(Task brief) Determine the number of lines in the data that contain "prostate", and write only that number.

Saved data entries:
======
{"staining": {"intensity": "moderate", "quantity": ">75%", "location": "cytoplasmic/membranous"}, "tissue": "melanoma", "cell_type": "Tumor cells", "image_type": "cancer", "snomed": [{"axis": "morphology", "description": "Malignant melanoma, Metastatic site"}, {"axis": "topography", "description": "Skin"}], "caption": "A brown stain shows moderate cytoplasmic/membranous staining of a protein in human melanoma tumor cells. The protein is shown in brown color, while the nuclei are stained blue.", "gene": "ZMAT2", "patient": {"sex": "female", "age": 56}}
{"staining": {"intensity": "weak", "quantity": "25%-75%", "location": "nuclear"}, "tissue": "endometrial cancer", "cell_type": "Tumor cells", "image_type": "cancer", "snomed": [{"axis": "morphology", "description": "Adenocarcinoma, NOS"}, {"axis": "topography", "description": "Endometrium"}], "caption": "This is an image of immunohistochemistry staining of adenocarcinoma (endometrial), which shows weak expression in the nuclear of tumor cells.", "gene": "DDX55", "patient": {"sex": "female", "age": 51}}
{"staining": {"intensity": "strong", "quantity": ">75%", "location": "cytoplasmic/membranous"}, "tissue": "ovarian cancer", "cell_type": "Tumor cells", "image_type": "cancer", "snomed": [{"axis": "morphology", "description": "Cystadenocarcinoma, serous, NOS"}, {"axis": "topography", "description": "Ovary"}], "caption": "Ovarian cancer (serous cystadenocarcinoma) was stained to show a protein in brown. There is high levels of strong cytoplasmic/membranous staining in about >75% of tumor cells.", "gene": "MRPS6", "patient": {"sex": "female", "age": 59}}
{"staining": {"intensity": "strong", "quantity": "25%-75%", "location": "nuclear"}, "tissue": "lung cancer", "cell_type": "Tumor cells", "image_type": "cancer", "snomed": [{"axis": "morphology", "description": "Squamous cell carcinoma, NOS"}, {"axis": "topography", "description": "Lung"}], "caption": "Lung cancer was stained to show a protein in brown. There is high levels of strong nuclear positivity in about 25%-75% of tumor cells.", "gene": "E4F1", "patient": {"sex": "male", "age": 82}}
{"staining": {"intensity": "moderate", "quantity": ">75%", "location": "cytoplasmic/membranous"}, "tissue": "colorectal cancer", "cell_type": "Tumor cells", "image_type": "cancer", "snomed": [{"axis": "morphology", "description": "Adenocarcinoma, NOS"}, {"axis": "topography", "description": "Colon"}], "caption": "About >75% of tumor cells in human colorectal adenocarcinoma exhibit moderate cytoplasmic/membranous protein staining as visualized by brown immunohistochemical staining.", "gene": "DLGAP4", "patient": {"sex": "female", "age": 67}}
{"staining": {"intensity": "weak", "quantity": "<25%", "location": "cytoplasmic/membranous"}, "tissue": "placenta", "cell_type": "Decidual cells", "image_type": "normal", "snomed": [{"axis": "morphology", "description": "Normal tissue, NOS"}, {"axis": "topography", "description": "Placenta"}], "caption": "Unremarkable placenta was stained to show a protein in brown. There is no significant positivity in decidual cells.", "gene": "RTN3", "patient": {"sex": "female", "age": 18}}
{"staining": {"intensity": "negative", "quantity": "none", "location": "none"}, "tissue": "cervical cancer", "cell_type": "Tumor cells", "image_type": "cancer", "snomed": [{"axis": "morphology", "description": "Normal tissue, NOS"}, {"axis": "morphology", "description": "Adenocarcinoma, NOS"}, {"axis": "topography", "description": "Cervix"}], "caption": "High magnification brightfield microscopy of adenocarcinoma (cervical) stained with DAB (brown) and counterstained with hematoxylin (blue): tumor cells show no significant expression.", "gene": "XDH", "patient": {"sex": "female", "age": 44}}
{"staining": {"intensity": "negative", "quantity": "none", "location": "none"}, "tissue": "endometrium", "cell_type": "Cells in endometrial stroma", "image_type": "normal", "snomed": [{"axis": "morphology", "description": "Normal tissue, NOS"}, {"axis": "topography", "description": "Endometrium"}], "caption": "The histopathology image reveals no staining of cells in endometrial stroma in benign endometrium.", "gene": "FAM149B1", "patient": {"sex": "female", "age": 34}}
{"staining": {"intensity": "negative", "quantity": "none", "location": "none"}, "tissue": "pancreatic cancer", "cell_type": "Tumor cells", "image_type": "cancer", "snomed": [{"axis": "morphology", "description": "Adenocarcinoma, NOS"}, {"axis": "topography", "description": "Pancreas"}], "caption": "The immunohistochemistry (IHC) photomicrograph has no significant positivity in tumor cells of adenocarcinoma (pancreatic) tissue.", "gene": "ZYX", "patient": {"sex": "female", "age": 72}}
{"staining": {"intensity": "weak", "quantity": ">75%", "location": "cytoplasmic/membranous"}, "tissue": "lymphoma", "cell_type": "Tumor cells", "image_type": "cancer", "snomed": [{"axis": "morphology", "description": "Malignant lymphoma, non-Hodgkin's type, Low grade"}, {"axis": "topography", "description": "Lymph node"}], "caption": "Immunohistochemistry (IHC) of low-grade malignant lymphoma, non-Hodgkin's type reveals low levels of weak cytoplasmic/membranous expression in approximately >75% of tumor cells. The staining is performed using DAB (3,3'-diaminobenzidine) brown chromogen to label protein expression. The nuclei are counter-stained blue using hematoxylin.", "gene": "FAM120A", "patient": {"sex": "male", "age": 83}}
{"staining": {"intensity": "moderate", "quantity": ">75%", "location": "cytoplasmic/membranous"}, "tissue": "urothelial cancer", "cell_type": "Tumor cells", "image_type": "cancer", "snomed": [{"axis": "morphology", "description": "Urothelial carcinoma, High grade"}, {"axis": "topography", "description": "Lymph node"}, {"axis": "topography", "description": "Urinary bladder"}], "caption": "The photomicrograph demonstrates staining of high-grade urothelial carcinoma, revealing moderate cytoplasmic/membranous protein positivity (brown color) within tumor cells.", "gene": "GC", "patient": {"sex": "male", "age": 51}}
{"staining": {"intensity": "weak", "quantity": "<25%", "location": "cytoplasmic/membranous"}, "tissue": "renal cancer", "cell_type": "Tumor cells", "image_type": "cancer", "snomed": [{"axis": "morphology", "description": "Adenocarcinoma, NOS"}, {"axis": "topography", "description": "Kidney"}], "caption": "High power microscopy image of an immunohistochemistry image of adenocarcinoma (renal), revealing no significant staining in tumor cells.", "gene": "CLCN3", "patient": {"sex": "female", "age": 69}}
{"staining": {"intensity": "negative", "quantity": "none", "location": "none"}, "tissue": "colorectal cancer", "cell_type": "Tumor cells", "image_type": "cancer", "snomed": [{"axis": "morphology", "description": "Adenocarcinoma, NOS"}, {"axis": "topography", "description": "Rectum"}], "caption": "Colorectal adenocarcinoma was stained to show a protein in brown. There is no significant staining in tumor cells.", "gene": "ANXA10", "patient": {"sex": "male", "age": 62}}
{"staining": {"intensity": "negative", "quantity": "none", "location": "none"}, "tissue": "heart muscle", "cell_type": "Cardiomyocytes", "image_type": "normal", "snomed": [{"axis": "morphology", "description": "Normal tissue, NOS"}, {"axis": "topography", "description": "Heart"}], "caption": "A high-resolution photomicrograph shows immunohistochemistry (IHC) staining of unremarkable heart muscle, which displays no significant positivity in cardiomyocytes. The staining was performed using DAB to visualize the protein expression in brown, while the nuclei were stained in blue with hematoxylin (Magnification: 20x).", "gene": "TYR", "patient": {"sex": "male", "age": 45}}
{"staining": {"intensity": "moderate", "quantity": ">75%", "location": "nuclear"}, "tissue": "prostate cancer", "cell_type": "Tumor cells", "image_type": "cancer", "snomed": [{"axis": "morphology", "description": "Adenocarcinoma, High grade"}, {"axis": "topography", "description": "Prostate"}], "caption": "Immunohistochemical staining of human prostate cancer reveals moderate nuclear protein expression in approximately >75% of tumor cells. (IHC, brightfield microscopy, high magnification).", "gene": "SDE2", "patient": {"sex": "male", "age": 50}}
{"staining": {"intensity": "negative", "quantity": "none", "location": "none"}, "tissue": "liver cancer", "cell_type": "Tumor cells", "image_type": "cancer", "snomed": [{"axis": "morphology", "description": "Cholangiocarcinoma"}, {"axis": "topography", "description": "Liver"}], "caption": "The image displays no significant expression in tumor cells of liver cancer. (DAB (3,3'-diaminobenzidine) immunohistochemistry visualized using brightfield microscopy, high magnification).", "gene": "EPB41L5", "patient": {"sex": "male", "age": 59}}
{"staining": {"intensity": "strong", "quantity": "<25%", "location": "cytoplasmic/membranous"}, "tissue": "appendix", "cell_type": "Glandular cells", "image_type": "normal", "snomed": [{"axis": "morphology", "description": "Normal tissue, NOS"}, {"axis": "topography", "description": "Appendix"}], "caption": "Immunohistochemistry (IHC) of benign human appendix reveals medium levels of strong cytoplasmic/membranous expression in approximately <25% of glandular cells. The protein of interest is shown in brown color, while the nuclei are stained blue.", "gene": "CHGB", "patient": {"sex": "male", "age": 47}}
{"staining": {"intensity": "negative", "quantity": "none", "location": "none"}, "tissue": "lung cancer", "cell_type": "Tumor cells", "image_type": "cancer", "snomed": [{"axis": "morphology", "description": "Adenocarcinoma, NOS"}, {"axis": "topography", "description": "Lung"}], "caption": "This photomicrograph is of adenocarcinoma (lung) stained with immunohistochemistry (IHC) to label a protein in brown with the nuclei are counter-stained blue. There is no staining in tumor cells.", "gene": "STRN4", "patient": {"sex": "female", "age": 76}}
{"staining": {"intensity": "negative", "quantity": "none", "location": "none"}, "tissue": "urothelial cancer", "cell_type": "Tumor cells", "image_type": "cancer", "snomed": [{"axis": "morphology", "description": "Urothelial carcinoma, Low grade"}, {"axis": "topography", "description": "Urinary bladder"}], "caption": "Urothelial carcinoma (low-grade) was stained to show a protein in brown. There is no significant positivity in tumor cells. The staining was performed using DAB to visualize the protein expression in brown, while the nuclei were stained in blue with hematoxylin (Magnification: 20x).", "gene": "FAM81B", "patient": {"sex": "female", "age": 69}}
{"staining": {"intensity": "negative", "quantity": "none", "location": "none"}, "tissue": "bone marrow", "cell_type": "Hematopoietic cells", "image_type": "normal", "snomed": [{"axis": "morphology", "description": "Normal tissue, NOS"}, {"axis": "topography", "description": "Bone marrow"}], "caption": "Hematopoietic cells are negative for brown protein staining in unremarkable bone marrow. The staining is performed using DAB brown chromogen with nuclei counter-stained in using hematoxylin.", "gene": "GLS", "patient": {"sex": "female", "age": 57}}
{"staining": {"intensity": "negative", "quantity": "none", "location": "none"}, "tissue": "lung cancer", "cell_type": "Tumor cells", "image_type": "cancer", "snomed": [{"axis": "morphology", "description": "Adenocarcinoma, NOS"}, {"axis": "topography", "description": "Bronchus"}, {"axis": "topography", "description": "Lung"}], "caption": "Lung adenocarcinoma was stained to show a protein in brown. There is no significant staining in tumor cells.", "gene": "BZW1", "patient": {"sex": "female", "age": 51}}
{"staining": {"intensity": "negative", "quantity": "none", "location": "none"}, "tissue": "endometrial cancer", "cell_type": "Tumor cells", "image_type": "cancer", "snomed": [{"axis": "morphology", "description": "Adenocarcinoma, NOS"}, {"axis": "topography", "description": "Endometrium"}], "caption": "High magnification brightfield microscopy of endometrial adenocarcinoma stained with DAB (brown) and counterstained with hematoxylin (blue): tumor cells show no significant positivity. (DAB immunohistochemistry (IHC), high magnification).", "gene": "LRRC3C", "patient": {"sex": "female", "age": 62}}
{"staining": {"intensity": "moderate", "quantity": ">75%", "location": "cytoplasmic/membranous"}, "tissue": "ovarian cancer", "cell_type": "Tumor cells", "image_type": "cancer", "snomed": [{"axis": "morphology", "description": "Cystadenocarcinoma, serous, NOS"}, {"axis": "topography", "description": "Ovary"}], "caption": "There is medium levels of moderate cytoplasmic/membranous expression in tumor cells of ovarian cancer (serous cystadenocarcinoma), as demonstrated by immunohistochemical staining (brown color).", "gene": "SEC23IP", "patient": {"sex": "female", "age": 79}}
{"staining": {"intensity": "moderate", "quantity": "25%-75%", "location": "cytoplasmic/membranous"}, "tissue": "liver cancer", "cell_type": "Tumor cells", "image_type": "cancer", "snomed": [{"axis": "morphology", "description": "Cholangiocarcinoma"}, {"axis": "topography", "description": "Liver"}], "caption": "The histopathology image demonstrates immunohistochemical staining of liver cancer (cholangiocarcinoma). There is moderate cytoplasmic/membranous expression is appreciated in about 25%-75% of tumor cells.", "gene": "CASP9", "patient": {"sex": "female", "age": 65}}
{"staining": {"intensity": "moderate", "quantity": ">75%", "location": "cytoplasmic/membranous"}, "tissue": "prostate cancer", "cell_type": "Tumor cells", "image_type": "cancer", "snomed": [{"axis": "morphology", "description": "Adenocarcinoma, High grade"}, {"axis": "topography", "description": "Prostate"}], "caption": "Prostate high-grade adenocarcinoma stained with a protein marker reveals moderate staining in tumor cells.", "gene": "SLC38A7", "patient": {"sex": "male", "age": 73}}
======
(Final answer) 2